Partager l'article ! Conversations secrètes: Laora était partie quelques jours dans sa Toscane natale et je trainais ce matin là en attendant l'heure de rejoin ...
Laora était partie quelques jours dans sa Toscane natale et
je trainais ce matin là en attendant l'heure de rejoindre Frida pour déjeuner. J'ai eu soudain une sentsation bizarre parce que je venais de me rendre compte que sans le vouloir, je captais
toutes les conversations des autres qui avaient trait à leur coiffure. Et toutes me ramenaient à ma récente experience avec la transalpine. Dans la rue, le métro ou dans une brasserie, c'était là
une mère et son fils, ici deux amies ou encore là un couple... Et presque à chaque fois les paroles s'accompagnaient d'un geste qui consistait à passer la main dans les cheveux de l'autre, comme
pour évaluer leur longueur ou soupeser la masse dont il fallait se débarrasser.
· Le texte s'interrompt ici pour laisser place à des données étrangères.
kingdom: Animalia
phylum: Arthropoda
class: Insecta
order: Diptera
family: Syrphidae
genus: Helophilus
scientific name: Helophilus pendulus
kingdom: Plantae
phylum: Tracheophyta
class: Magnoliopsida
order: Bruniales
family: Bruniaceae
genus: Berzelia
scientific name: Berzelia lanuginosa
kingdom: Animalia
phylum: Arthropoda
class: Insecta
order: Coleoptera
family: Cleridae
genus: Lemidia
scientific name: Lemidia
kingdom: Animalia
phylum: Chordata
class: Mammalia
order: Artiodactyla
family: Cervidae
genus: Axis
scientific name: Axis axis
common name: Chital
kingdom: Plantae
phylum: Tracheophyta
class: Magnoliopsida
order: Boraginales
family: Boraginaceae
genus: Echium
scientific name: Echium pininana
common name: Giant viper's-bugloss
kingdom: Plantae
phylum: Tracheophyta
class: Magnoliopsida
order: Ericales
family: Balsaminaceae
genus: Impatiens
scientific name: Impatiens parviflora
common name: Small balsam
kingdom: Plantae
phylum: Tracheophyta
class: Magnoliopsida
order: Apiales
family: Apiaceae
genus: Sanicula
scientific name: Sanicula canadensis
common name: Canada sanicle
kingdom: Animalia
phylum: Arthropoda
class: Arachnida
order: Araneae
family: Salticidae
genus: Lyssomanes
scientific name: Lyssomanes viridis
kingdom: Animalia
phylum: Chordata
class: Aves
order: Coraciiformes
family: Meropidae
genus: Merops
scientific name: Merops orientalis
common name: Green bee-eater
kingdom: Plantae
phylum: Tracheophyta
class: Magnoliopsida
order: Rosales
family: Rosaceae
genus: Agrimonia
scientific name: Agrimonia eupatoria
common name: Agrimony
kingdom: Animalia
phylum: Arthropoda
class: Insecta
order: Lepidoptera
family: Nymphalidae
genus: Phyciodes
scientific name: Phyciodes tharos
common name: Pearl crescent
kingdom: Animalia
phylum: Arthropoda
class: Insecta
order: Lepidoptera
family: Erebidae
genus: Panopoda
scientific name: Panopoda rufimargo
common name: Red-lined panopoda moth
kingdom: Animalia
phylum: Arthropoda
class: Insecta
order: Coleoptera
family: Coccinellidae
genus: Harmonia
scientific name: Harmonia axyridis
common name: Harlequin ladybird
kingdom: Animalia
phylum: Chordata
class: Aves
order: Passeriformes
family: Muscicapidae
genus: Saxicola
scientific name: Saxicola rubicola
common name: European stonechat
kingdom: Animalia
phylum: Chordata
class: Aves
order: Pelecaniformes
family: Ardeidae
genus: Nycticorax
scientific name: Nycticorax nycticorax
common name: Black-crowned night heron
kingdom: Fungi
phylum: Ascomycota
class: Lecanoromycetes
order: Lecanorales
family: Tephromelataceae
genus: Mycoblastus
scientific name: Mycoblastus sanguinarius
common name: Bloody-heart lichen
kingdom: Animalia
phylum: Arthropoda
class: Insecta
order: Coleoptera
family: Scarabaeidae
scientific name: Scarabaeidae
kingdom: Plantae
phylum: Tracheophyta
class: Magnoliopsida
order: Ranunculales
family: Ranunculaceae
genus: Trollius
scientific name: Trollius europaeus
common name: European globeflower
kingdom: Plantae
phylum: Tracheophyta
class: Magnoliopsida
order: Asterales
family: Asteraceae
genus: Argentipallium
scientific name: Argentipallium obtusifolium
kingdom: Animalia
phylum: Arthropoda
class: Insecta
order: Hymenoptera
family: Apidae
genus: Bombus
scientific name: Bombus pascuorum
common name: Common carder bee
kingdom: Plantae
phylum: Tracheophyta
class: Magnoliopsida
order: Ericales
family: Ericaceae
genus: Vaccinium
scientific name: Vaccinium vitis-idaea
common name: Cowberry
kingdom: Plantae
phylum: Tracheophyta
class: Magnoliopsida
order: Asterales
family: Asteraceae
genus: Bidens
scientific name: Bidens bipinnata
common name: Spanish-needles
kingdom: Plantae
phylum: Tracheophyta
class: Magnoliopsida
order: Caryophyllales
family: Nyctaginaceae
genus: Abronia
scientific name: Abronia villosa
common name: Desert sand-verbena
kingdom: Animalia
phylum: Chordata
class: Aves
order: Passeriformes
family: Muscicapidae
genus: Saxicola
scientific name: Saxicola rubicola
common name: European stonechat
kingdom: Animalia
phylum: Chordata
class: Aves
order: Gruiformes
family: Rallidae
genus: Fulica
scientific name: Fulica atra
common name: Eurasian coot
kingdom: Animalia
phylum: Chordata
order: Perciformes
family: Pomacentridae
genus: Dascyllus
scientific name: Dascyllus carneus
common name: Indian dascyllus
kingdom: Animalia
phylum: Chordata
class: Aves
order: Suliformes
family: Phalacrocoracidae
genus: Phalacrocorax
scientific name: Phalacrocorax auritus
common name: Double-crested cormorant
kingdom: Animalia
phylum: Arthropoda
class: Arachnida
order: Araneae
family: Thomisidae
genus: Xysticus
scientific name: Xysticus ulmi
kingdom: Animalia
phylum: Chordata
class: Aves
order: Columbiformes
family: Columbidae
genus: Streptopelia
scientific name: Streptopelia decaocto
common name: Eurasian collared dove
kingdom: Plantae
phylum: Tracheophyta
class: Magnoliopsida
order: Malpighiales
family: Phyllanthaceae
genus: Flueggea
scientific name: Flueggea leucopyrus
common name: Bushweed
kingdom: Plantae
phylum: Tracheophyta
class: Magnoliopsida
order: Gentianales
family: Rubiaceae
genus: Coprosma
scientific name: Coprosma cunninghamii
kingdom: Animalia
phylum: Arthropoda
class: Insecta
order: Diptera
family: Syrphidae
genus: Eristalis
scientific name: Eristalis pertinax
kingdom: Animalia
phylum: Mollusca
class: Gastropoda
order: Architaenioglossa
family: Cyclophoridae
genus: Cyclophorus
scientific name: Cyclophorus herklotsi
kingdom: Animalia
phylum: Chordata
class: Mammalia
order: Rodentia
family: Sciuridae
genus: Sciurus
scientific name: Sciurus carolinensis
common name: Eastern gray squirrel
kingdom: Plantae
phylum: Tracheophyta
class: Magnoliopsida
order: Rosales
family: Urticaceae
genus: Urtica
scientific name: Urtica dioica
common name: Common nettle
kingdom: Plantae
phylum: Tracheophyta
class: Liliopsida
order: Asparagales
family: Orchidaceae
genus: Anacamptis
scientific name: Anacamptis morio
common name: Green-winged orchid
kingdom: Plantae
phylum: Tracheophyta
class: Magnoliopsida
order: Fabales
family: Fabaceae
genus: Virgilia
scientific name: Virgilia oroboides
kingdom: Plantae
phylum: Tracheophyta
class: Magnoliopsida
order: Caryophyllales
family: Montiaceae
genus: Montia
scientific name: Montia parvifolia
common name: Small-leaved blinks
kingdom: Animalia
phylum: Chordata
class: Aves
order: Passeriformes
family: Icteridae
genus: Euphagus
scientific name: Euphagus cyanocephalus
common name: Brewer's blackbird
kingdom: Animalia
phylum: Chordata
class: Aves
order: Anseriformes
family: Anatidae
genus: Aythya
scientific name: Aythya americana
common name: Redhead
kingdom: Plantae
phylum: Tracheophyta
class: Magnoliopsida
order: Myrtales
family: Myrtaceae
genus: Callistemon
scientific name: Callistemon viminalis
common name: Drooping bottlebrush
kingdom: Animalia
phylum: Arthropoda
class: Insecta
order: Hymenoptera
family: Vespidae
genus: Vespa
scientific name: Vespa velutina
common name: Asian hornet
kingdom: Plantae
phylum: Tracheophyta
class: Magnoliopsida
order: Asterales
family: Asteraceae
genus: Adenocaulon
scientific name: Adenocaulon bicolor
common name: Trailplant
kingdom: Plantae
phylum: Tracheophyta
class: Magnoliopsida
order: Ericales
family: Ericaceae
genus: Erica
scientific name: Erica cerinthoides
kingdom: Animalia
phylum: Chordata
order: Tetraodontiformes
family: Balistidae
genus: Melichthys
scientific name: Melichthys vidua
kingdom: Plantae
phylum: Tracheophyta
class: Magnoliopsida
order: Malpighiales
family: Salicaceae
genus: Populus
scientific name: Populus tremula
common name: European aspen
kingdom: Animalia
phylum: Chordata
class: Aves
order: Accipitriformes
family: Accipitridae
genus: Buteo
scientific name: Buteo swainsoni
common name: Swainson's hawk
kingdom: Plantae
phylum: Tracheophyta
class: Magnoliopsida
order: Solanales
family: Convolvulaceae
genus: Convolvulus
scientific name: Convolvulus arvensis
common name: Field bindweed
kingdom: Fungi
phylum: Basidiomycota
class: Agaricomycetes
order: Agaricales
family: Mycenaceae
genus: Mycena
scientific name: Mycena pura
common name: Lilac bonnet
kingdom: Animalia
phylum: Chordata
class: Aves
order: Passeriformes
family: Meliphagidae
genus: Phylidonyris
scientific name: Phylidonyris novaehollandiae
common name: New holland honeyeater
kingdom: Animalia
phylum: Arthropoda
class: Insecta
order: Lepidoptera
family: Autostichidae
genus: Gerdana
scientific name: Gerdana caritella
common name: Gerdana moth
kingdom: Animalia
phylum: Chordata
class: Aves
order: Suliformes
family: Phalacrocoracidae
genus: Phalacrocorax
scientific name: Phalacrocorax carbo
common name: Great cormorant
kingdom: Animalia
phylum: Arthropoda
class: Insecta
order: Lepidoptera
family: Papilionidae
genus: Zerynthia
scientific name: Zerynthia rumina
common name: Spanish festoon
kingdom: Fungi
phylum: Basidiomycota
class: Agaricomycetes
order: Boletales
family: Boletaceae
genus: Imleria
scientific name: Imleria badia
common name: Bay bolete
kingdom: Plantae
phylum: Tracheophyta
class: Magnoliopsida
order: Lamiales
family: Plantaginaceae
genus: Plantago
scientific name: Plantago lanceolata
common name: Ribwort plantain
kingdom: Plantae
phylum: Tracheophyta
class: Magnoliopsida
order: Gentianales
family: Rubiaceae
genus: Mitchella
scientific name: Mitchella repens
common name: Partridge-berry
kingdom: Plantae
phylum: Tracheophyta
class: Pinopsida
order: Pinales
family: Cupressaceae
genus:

Plus je progressais dans ce constat et plus m'apparaîsait évident le caractère sado-masochiste de ces scènes.
" Il faut absolument que je t'emmène chez le coiffeur..." " Alors quand est ce que tu vas les faire couper...? " " Tu as les cheveux trop longs..." " Fais moi plaisir d'aller te faire couper les cheveux ..."
Je ne voulais pas me l'avouer, mais ces mots m'excitaient. Il était clair qu'une hièrarchie se créait, que les mots et les gestes établissaient un rapport de domination et de soumission entre les personnages concernés. J'arrivais même à imaginer que cette soumission pouvait aller jusqu'à être non consentie, une obligation, un devoir. Et mon imaginaire fabriquait des scènes terribles, dans les prisons, les couvents, les camps militaires, tous ces endroits où l'on pouvait "officiellement" imposer à quelqu'un d'avoir les cheveux coupés sans son consentement...
Ma Psy " - Les vandazmes zont vait bour za. Dant que zela resde tans ze tomaine il n'y a pas te mal. Là où le trame ze brotuit z'est quand les limides se rombent et que le zuchet ne dizerne blus ses télires te la réalidé. Rêfer t'azaziner sa pelle mère ne fait bas te doi ein azazin...
Moi - Oui c'est pas faux... Mais tout de même, il y a quelque chose de pervers à avoir ce genre de fantasme non?
Ma Psy - La berferzion zerait chusdement te ne blus dizerner le vandazme de la réalidé. Zi zela se téroule comme un cheu, comme du as vais afec l'idalienne, où est le mal?
Moi - Mouais... Vu comme ça...
Oui absolument...
Ahh l'experience avec l'italienne a reveillé bien des fantasme en lui : D
Oui comme un terrible révélateur. Mais la question mérite d'être posée: " Est ce que celui qui pense à tuer sa belle mère est un assassin en puissance? Est ce qu'un homme qui rêve de sodomie est homo? Est ce qu'une femme qui rêve d'adolescent est une pédophile?..."
oui on s'éloigne on s'éloigne... Tu ne vas pas me faire le coup de la corrida toi aussi non?